For those who may not know much about me or my story, I was raised by my grandparents. While my twin brother and I were small and oblivious to the fact, our parents were not in a very happy relationship. We were raised under good and healthy circumstances with loving caretakers, one of which has recently passed away.
My Papa was the worker in our family, and even though he didn't always enjoy his job, he kept a roof over our heads and food in our fridge. As my Papa got older, things started to change. With increasing health problems, he often took medications and went to the doctors, especially with continuous and worsening heart problems and high blood pressure. Even though I was really too young to understand, I knew it wasn't a good thing.
After heart surgery that we thought would fix his palpitations, we had an issue with him possibly being brain dead. The nurses said right in front of me that he might not be able to even talk again. After weeks of learning to talk again and taking therapy to walk, he did get better, and he came home soon after. All seemed to be good and well.

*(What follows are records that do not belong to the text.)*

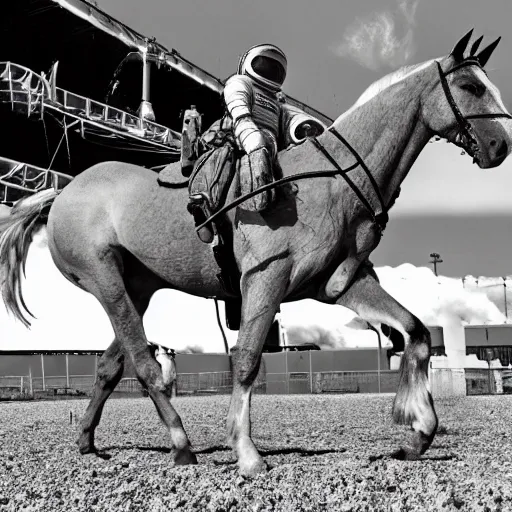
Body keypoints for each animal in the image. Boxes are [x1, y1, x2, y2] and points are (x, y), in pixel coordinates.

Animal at [1, 32, 512, 476]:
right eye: (470, 86)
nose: (501, 146)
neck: (328, 181)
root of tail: (63, 193)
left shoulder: (342, 283)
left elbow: (417, 332)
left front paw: (418, 431)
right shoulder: (266, 279)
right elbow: (246, 360)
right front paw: (246, 452)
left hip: (137, 288)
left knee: (110, 366)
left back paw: (88, 441)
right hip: (105, 279)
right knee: (144, 365)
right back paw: (181, 444)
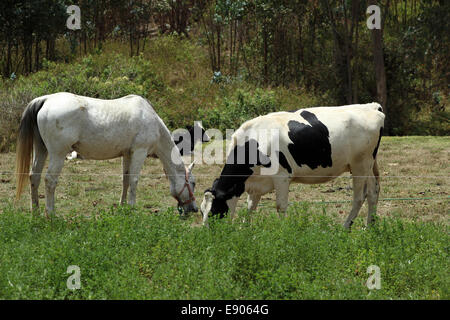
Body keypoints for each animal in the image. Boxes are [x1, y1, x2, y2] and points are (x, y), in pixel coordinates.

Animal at [14, 93, 198, 218]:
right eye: (193, 183)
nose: (194, 209)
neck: (150, 119)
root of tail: (45, 100)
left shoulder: (127, 154)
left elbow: (125, 180)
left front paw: (123, 207)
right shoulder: (139, 152)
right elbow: (134, 181)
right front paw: (132, 208)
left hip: (41, 150)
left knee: (34, 177)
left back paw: (36, 212)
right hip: (57, 154)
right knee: (50, 181)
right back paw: (51, 215)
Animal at [202, 102, 384, 228]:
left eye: (214, 212)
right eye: (202, 210)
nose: (207, 235)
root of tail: (372, 106)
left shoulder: (282, 177)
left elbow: (280, 206)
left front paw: (284, 232)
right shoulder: (256, 184)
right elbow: (250, 207)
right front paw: (244, 230)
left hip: (360, 164)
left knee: (359, 197)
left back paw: (345, 227)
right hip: (368, 165)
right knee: (373, 192)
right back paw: (369, 227)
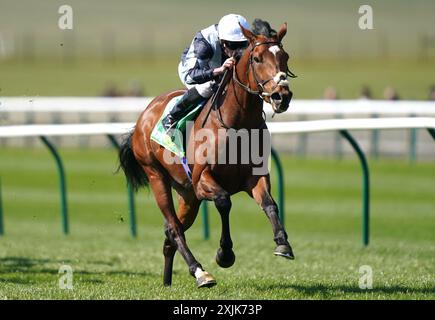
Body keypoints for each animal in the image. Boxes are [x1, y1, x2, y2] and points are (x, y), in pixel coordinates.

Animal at [119, 23, 296, 288]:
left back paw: (168, 280)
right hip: (157, 177)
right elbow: (224, 201)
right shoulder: (203, 180)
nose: (281, 96)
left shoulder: (254, 177)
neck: (238, 125)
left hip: (187, 194)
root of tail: (145, 115)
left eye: (285, 57)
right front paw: (225, 254)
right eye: (256, 58)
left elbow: (270, 204)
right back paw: (200, 272)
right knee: (174, 228)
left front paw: (283, 243)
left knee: (171, 231)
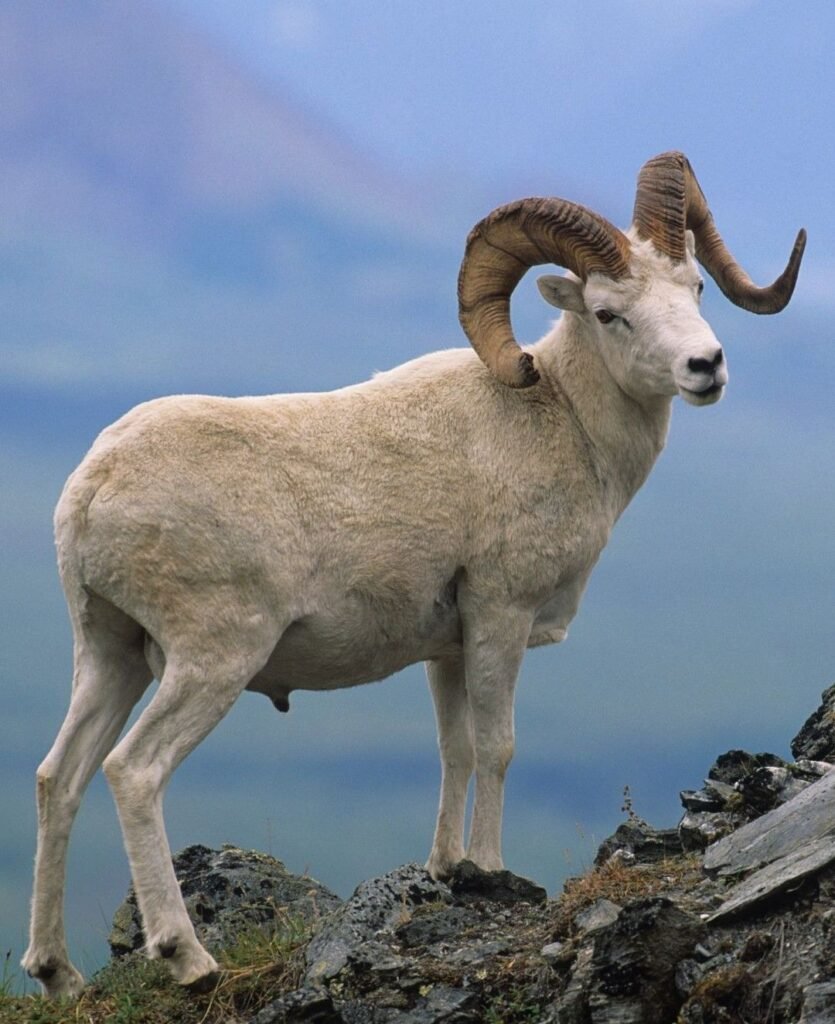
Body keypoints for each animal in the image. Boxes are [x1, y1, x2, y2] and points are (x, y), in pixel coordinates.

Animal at [24, 151, 805, 998]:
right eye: (608, 314)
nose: (705, 367)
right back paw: (187, 959)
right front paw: (491, 871)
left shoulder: (446, 647)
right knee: (133, 771)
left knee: (58, 777)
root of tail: (92, 489)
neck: (560, 420)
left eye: (693, 288)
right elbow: (496, 746)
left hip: (111, 656)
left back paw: (57, 973)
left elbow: (454, 750)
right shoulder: (500, 615)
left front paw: (446, 868)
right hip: (211, 661)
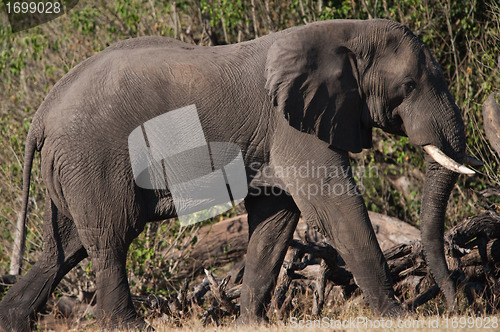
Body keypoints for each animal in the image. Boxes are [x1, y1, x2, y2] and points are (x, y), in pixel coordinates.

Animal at [0, 19, 476, 330]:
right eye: (408, 87)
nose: (456, 306)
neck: (343, 34)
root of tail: (42, 113)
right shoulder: (292, 125)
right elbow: (335, 207)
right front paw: (396, 315)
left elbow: (276, 220)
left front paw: (252, 324)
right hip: (94, 160)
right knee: (111, 238)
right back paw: (129, 327)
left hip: (71, 168)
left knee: (64, 250)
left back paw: (13, 320)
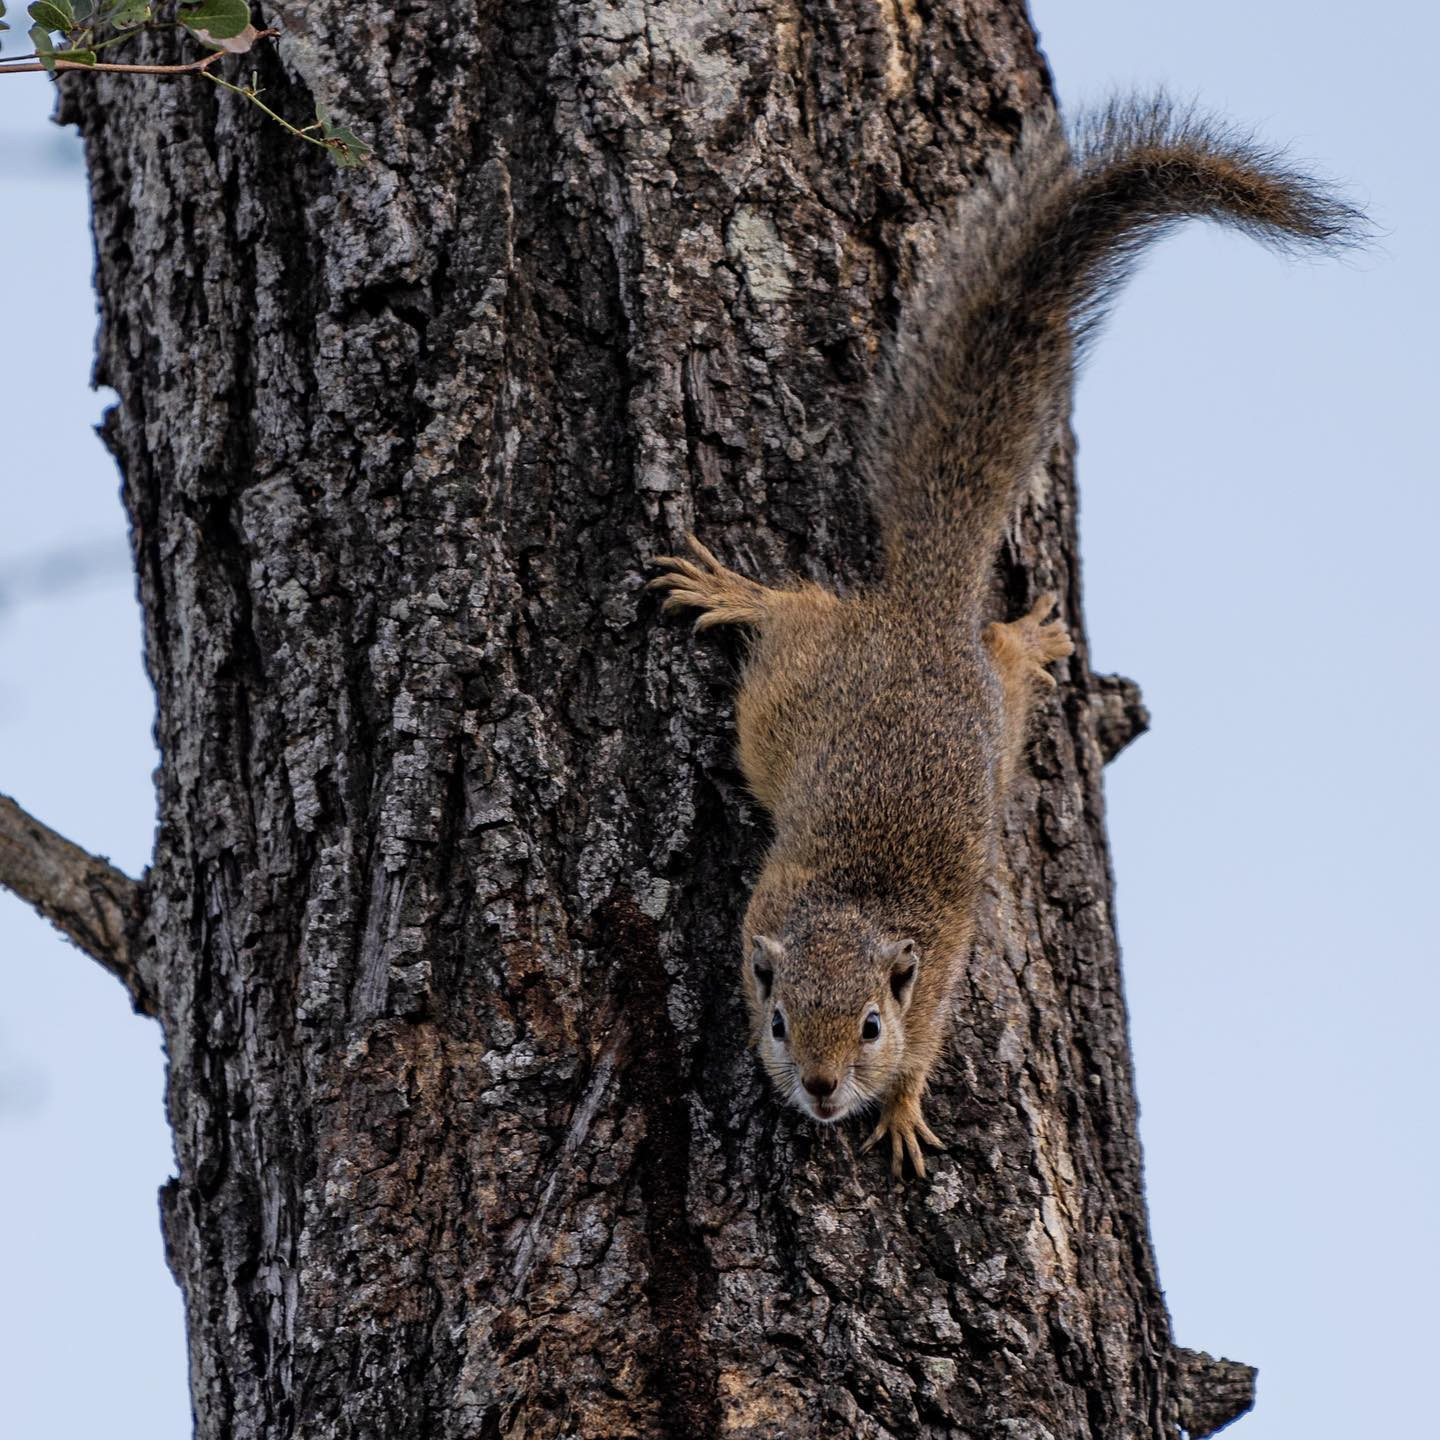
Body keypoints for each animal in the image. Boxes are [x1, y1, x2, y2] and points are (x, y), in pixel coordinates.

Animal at [649, 97, 1360, 1178]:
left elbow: (929, 1048)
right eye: (778, 1022)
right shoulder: (757, 924)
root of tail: (927, 614)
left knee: (839, 622)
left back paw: (1013, 639)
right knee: (796, 614)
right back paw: (738, 590)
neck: (857, 908)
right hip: (796, 696)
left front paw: (902, 1111)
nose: (818, 1089)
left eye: (869, 1025)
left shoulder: (938, 978)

He even started driving, which they said might not have even been possible weeks earlier. Months after he returned from the hospital, things were back to normal. He picked on me and made fun of me like usual, and I never thought I'd be so happy to hear him mock me like he used to do before the whole ordeal.
Unexpectedly, though, he died on his sleep on May 5th 2011. For the longest time, even through his funeral, it all seemed kind of surreal. He was just gone. It felt blank again, like it had been when he was in the hospital for all those months. My dad was around more, after being gone for complicated reasons that I'd like not to explain.
He was sort of a replacement for a while. He helped me back up on my feet when I didn't know I'd even fallen. When the one who had raised me was gone, now my biological father was there. It mended the cracks in a way, even after a whole year of him being gone.
I'd like not to think about how he isn't here, and how he can't laugh anymore like he used to, but sometimes you have to face those feelings. On the anniversary of his death, I cried and I was upset, but there was a shoulder for me to cry on. My dad was there for me, and he told me that he would be for as long as he could be. Since he was raised by my Papa as well, he knew what I was going through, if not more.
In the time that I was broken, he helped fix the cracks without even knowing it, and even though my Papa is gone, now my dad is around to love me and be with me and see me grow up just like papa would do if he was here. I'm thankful for the time that I had with my Papa, and even though he is gone, he brought my father and I together again.
If you're listening, Harold G. Hale, I love you and miss you with all my heart. We all do down here, and I guess we'll see you again another day. I hope that someday I can say that maybe you're proud of me.